I also find the 1-person workspace to sadly be the easiest way to transfer
files between my computers and phones. Like for example when I need to take a
PDF with me to the airport or elsewhere, I just drag the PDF into my 1-person
Slack workspace and head out the door. Every other method I've tried involves
more steps. The mobile clients of Dropbox and Google Drive make it
unreasonably hard to actually download files.

------
er0k
so... where did the article go?

------
higerordermap
They seem to be a company of bastard suits.

Their desktop client is an abomination. Worst even among electron app. IIRC
once it was spanning a process per identity. Because some manager decided to
hire bootcamp webshits. It is possible to do much more decent apps with even
electron.

And when an article about electron was posted, a person from Slack,
'javascript hacker at slack' in his bio, jumped to defend it without even
putting a disclaimer.

Now they are treating a security researcher badly with this low bounties. This
guy has good intentions and didn't want to sell it. But even if 10% of people
sell it or use on behalf of nation state actors, imagine the dammage.
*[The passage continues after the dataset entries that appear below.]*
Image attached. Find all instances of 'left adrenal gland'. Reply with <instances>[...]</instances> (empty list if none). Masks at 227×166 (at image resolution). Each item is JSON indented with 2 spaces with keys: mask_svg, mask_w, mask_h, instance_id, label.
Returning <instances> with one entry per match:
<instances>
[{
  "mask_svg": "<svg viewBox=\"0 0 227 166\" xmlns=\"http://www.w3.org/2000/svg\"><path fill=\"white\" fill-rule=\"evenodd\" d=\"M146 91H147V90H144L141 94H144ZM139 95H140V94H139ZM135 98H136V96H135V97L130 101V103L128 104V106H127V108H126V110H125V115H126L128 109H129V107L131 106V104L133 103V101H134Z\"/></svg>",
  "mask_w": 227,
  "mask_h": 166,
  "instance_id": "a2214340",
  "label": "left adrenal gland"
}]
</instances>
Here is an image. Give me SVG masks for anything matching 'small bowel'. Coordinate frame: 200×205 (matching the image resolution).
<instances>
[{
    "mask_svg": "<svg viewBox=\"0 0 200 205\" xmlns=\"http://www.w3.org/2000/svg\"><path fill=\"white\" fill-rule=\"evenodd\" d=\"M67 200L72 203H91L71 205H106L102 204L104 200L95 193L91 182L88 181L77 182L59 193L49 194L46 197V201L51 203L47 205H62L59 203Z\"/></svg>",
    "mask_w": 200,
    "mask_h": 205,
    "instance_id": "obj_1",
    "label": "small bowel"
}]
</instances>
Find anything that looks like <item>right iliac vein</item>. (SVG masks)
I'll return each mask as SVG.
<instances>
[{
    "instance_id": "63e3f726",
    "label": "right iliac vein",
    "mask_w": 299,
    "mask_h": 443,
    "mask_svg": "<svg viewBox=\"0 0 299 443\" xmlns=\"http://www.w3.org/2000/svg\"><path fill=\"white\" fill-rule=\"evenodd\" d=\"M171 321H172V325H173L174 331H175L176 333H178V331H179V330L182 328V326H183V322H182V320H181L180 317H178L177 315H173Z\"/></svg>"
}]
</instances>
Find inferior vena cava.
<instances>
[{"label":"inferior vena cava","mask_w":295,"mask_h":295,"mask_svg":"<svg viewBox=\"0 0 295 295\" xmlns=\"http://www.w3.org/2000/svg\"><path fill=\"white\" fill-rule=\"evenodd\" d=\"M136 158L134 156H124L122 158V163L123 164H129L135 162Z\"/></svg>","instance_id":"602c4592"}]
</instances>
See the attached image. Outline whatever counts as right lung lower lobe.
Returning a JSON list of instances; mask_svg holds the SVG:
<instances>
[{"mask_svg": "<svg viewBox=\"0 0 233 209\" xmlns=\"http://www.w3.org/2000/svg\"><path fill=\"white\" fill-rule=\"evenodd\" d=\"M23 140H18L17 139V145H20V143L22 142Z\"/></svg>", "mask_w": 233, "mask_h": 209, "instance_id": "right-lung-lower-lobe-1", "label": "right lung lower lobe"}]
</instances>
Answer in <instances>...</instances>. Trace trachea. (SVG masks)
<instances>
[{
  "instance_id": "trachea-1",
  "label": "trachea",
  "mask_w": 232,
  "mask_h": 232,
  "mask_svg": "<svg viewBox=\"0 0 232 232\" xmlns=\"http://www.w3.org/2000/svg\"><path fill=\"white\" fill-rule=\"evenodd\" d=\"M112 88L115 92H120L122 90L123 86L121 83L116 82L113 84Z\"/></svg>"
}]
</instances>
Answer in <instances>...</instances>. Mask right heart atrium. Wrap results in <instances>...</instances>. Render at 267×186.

Pretty sure it is some shitty MBAs who don't even know about technology being
there.

It is not welcome to be undeplomatic on HN, I know. But let me say this out.
Fucking non technical people should not be allowed to decide on technical
matters. But those shitheads generally have political abilities. That's what
happened when Larry Page tried to oust those suits out of Google engineering
divisions.